My Research

As a Ph.D. student at the University of Washington, my research focuses on the erosion of forest roads in western Washington.


Erosion of high-traffic forest roads (i.e., mainline logging roads) is a large source of sediment in nearby streams. The fine-grained sediment generated by and transported from forest roads can adversely affect water quality and aquatic resources in logging-adjacent watersheds. Because of this, a project has been designed to help efficiently and effectively mitigate this sediment generation and transport from high-traffic, near-stream (HTNS) road segments. The project design includes the collection of extensive field data in western Washington, as well as the development of a theoretically-based model. This project is a collaborative effort among members of the Washington Department of Natural Resources (WADNR), Catchment Aquatic Ecology (CAE), Rayonier, the United States Forest Service (USFS), and the Watershed Dynamics Research Group at the University of Washington. The project consists of three main parts: the Major Experiment; the Parameterization Experiments; and the Modeling.

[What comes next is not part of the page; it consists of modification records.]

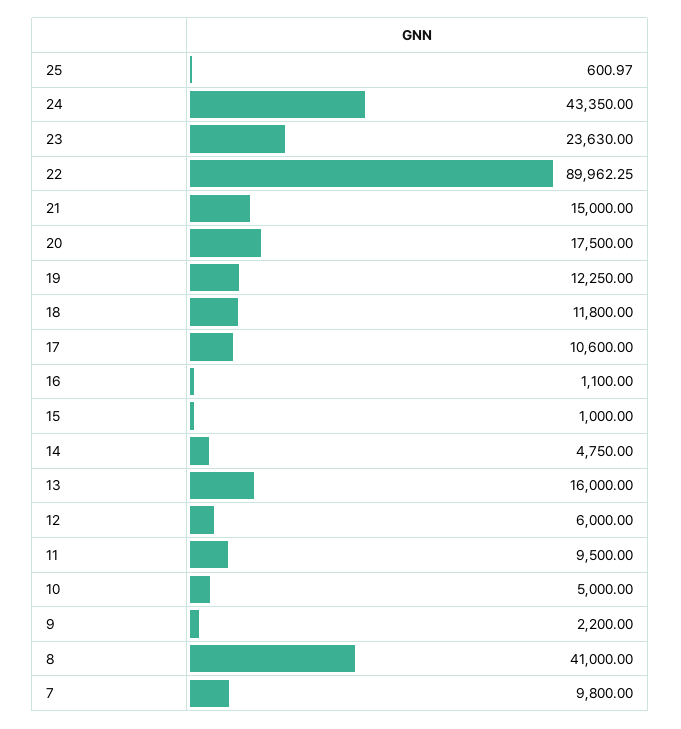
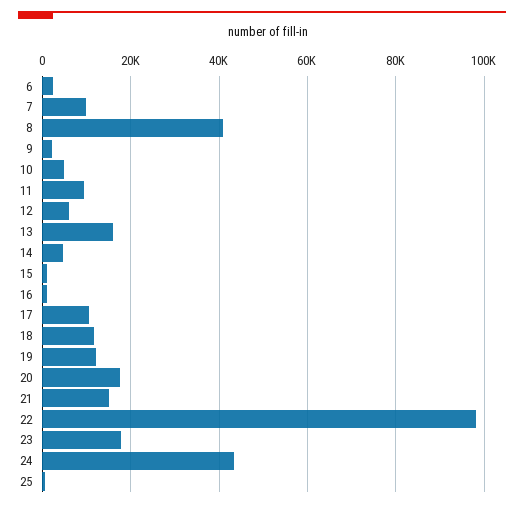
23: 23630 -> 18000
22: 89962.25 -> 98000
6: none -> 2000

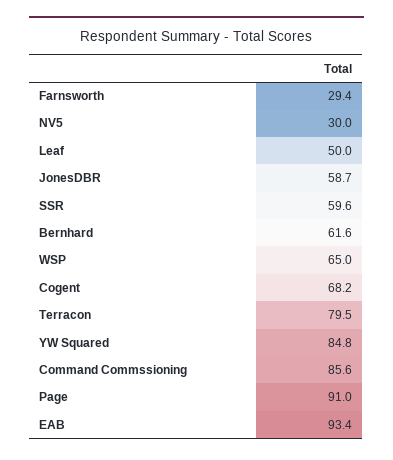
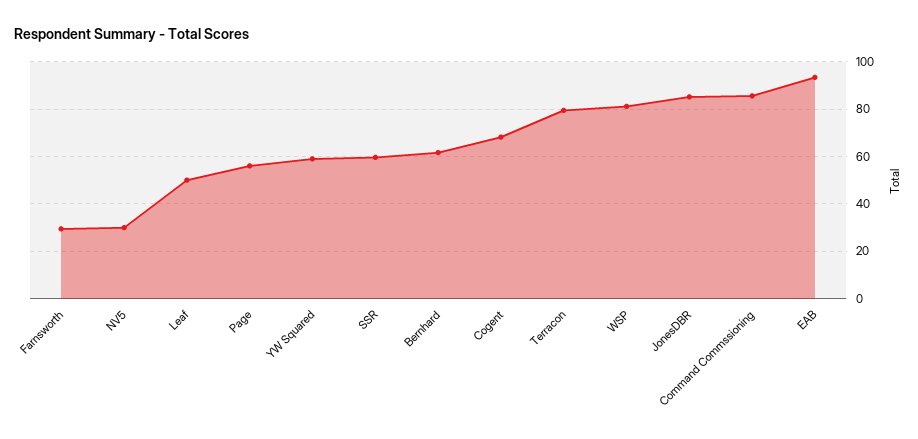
JonesDBR: 58.7 -> 85
WSP: 65 -> 80
YW Squared: 84.8 -> 60
Page: 91 -> 55

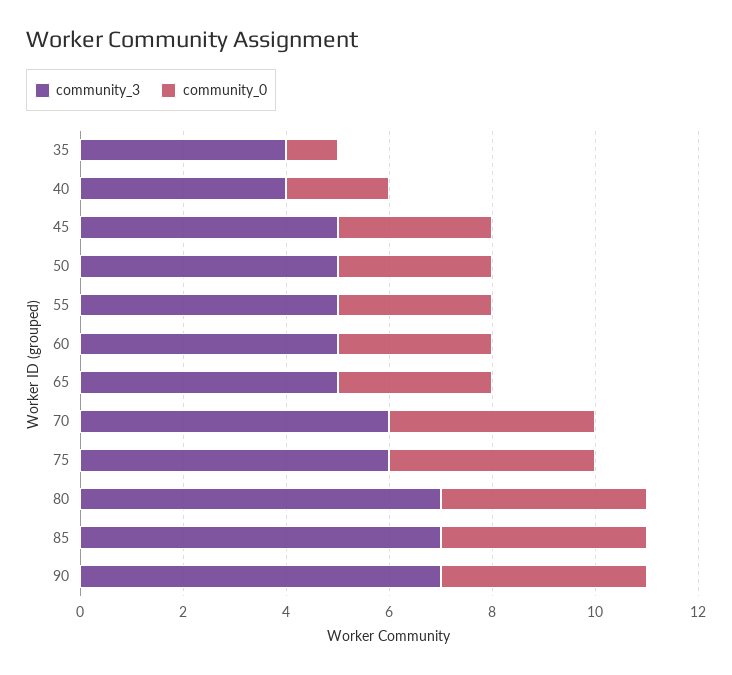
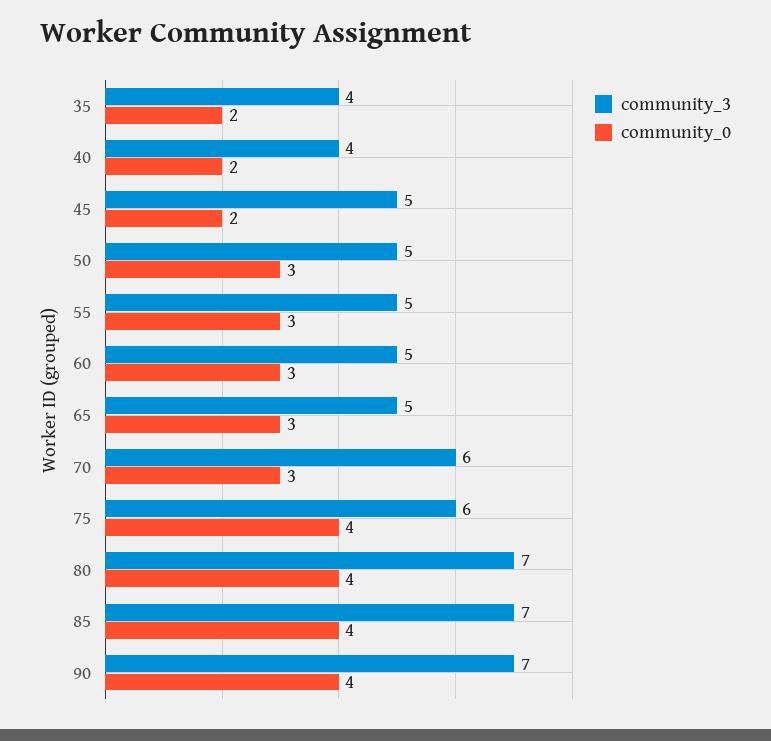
community_0, 35: 1 -> 2
community_0, 45: 3 -> 2
community_0, 70: 4 -> 3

The Major ExperimentPicture1
The Major Experiment is designed to measure annual sediment load and quantify how forest road best management practices (BMP) that are put in place affect that sediment load. We will have 80 experimental sites—40 sites in each of two lithologies. Each site consists of an 80 meter segment of road partitioned off by steel troughs and cross-drain culverts and is equipped with a sediment tub, a tipping bucket, and a suspended solids tank. Four pilot sites were installed in November 2018, and data collection at those sites is ongoing. The remaining 76 sites will be installed in May/June 2019.

The Parameterization Experiments
The Parameterization Experiments are designed to help answer six critical questions posed in our study design that are not necessarily answerable by the Major Experiment alone. We have six Parameterization Experiments planned: Ditch Line Hydraulics; Sediment Trap Efficiency; Cost Versus Maintenance Survey; Road Micro-Topography Evolution; Short-Time-Scale Interactions; and GRAIP/WARSEM Delivery Analyses. The Road Micro-Topography Evolution and Sediment Trap Efficiency Parameterization Experiments are both in progress.

The Modeling component of this project is designed to create a model to accurately represent the sediment yield from HTNS roads, as well as the effects that select BMP have on that sediment yield. The model will be developed using Landlab, a Python-based Earth surface processes modeling toolkit. Work on the model is currently underway.